The radial access site has been increasingly used as an alternative to the femoral access site both for diagnostic and interventional purposes. An earlier meta-analysis conducted across the broad spectrum of percutaneous coronary intervention (PCI) concluded that radial access reduces major bleeding (3). Yet, studies conducted in ACS have come to conflicting conclusions with respect to the efficacy of the radial approach in reducing ischemic events, or the composite of ischemic or bleeding events, by parallel reductions in bleeding (4–10). A more recent meta-analysis (11) suggested a mortality benefit of radial access in patients with ST-segment elevation myocardial infarction (STEMI), although the significant heterogeneity of the studies included prevented a clear understanding of the mechanistic relation between bleeding and mortality (12). Notably, none of such meta-analyses has included data from the most recent trials in the field, and 1 recent article—including a concise meta-analysis of ACS trials—did not report pooled results of procedural outcomes nor explored potential sources of heterogeneity with sensitivity analyses (10).
On this background, we conducted an updated, comprehensive meta-analysis of randomized studies comparing radial and femoral access in invasively managed patients with ACS. Given the small sample size of many of the earlier trials and to explore any chance of false-positive or false-negative findings in previous meta-analyses (13), we used a trial sequential methodology to critically evaluate whether the amount of the accumulated information has now reached the necessary power to support the systematic and routine use of radial access as a bleeding avoidance strategy to reduce mortality or other ischemic endpoints in patients with ACS undergoing invasive management.
Protocol and registration
The protocol of this study has been registered in the PROSPERO database (Time Sequential Meta-Analysis of Radial Versus Femoral Access in Invasively Managed Patients With Acute Coronary Syndromes; CRD42015022031) in compliance with Preferred Reporting Items for Systematic Reviews and Meta-Analyses (PRISMA) standards (14). Study selection, data sources and searches, data extraction and quality assessment, and data synthesis and analysis are reported in the Methods section of the Online Appendix.
Trial sequential analysis
The trial sequential analysis (TSA) combines the a priori information size (IS) calculation for a meta-analysis with the adjustment of the thresholds for which the results are considered statistically significant (15,16). The IS calculation is analogous to sample size calculation in a single trial aimed at estimating the number of events and patients needed to allow for reliable statistical inference. Similarly, in a meta-analysis, the IS calculation is on the basis of the expected incidence of events in the control group and the expected relative risk (RR) reduction of the experimental intervention.

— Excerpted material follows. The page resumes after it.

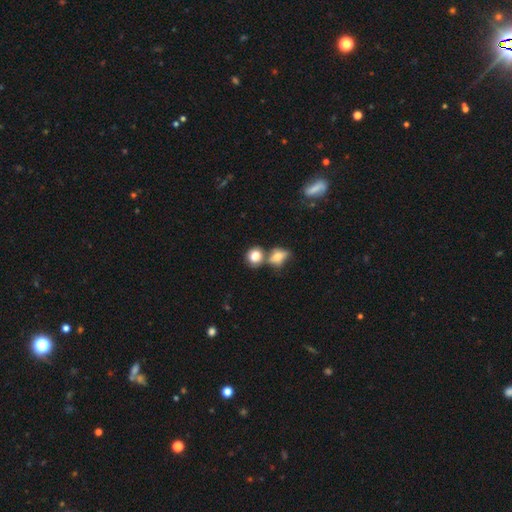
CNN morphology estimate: A smooth galaxy with no disk features (80%) that is round (70%).

Vote fractions:
- Smooth or featured? smooth: 80% / featured or disk: 10% / star or artifact: 10%
- How rounded? round: 70% / in between: 29% / cigar-shaped: 1%
- Merging? none: 46% / merger: 39% / minor disturbance: 11% / major disturbance: 4%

Estimating the IS for the purpose of a TSA is instrumental in quantifying the reliability of data pooled in the meta-analysis itself, as a function of the strength of the accumulating evidence over time, and the heterogeneity across included trial populations, interventions, and methods.

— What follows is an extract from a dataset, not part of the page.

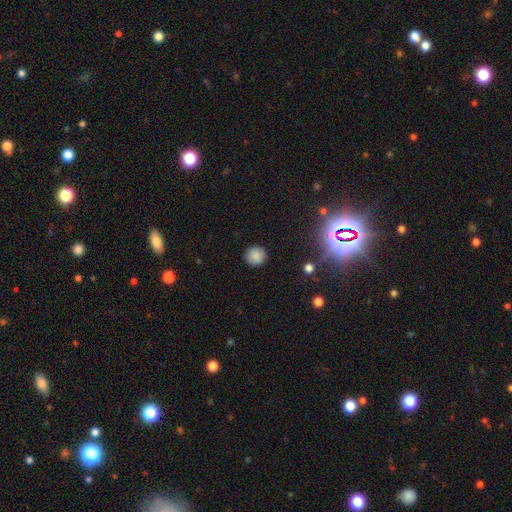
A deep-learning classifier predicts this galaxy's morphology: A smooth galaxy with no disk features (85%) that is round (94%).

Vote fractions:
- Smooth or featured? smooth: 85% / star or artifact: 11% / featured or disk: 4%
- How rounded? round: 94% / in between: 5% / cigar-shaped: 1%
- Merging? none: 90% / minor disturbance: 6% / major disturbance: 2% / merger: 1%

The TSA methodology is on the basis of the assumption that data will accumulate until the required IS has been exceeded and requires pre-specifying meaningful thresholds to control for the risk of false-positive (type I error) or false-negative (type II error) results. To that end, a monitoring boundaries methodology was used. Briefly, such approach has been originally developed for repeated significance testing in clinical trials in order to evaluate the accumulating data before the sample size has been reached and to avoid false-positive statistical test results, a phenomenon commonly known as “multiplicity due to repeated significance testing” (17). In other words, adjusted significance thresholds may eliminate early false-positive findings due to repeated significance testing when pooled estimates are on the basis of a still insufficient number of events and patients. Indeed, the possibility to calculate adjusted confidence intervals (CIs) serves to guard against spurious inferences at early stages of a meta-analysis: adjusted confidence intervals appropriately converge to resemble conventional CIs as the accrued number of patients approaches the required IS.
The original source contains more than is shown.